Soon after, Nuruddin, Abuwarda and other UW Muslim and Arab students were invited to dinner at Seidel’s house to discuss the matter. Abuwarda called the meeting a “very fruitful, wonderful, friendly, welcoming event” and said Seidel’s office agreed to help plan an interfaith event with the MSA and leaders of Jewish groups on campus about the history of the Israeli-Palestinian conflict.

Details for the event are still in flux, the students said, and no date has been announced. UW spokesman Chad Baldwintold the Wyoming Truth the dinner meeting was part of the university’s commitment to “the safety and welfare of all UW students,” and a similar meeting with Jewish campus leaders to discuss their safety is in the works.

…and in Congress

Across the country, tensions stemming from the war in the Middle East have come to a head at American colleges: threats against Jews at the University of Pennsylvania and Cornell, as well as  crackdowns on pro-Palestinian student organizations at Harvard and Brandeis. No major protests have taken place at UW, students said, and discussions about the conflict have remained respectful.

But debates about how to respond to the Israel-Hamas war are not exclusive to universities.

In Washington, political leaders in both parties responded to Hamas’ Oct. 7 attack on Israel by vehemently supporting Israel.

Yet as Israel’s attacks on Hamas targets in Gaza increased, so, too, did the civilian casualties. In recent days, the White House has publicly backed a so-called “humanitarian pause,” pressing Israeli leaders to halt its bombing campaign to give Palestinian civilians the chance to flee.

But Wyoming officials in Congress have shown little interest in moderation. Last week, Rep. Harriet Hageman (R-Wyo.) voted for a GOP bill to provide over $14 billion in aid to Israel and none to Gaza. She also signed onto a measure which would bar anyone with a passport issued by the Palestinian Authority from entering the U.S., and recently wrote to top Biden administration leaders requesting visa investigations into foreign students who’ve participated in pro-Palestinian protests, suggesting they may be “endorsing or espousing terrorism.”

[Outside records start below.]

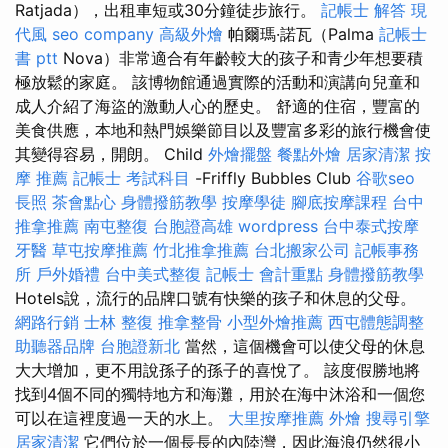
Ratjada），出租車短或30分鐘徒步旅行。
記帳士 解答
現
代風
seo company
高級外燴
帕爾瑪·諾瓦（Palma
記帳士
書 ptt
Nova）非常適合有年齡較大的孩子和青少年想要積
極放鬆的家庭。 該博物館通過實際的活動和演講向兒童和
成人介紹了海盜的激動人心的歷史。 舒適的住宿，豐富的
美食供應，本地和熱門娛樂節目以及豐富多彩的旅行機會使
其變得容易，開朗。 Child
外燴擺盤
餐點外燴
居家清潔
按
摩 推薦
記帳士 考試科目
-Friffly Bubbles Club
谷歌seo
長照
茶會點心
身體撥筋教學
按摩學徒
腳底按摩課程
台中
推拿推薦
南屯整復
台胞證高雄
wordpress
台中泰式按摩
牙醫
草屯按摩推薦
竹北推拿推薦
台北搬家公司
記帳事務
所
戶外婚禮
台中美式整復
記帳士 會計重點
身體撥筋教學
Hotels說，流行的品牌口號有快樂的孩子和休息的父母。
網路行銷
士林 整復
推拿整骨
小型外燴推薦
西屯體態調整
助聽器品牌
台胞證新北
當然，這個機會可以使父母的休息
大大增加，更不用說孫子的孫子的喜悅了。 該度假勝地將
找到4個不同的獨特地方和海灘，用於在海中沐浴和一個您
可以在這裡度過一天的水上。
大里按摩推薦
外燴
搜尋引擎
居家清潔
它們位於一個長長的內陸灣，因此海浪仍然很小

Sens. John Barrasso (R-Wyo.) and Cynthia Lummis (R-Wyo.) took similar stances. Barrasso signed onto a bill that would redirect any aid for Gaza to the Israeli military, while Lummis called for pulling U.S. funding to the United Nations Relief and Works Agency for Palestine Refugees (UNRWA).

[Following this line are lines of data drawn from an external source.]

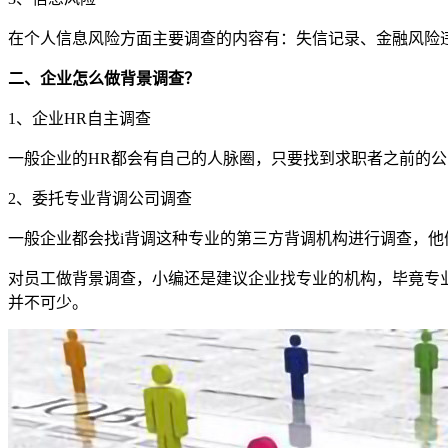
在个人信息风险方面主要调查的内容有：失信记录、金融风险
二、企业怎么做背景调查？
1、企业HR自主调查
一般企业的HR都会有自己的人脉圈，只要找到求职者之前的公
2、委托专业背调公司调查
一般企业都会找i背调这种专业的第三方背调机构进行调查，
对员工做背景调查，小编还是建议企业找专业的机构，毕竟专
并不可少。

Representatives for Barrasso, Lummis and Hageman did not respond to inquiries about their views on the war and its impact on Palestinian civilians.

In Wyoming, some faith leaders wish their representatives would moderate.

“It’s easy to be anti-Muslim — there are so few Muslims in the state,” said Rev. Rodger McDaniel, a longtime Democratic political official who served for 15 years as the pastor at Highlands Presbyterian Church in Cheyenne. “I think that’s just simply the way to play politics. And it probably plays pretty well in Wyoming.”

Rev. Todd. Scranton, senior pastor at First United Methodist Church and co-president of the Cheyenne Interfaith Council, agreed. The lawmakers are “ideologically driven to the point where nothing will change that,” Scranton suggested, even though it’s his belief that “there will not be any kind of real peace in Israel between the Israelis and the Palestinians until both sides can live with some kind of sense of autonomy and security.”

Abuwarda, meanwhile, wants his family in Gaza to be afforded the same safe life he’s found here.

“They have their hopes, their aspirations, their future plans, and they’re keen for freedom,” he said. “The same way any kid in Wyoming wants to play after he finishes in school, my kids want that as well.”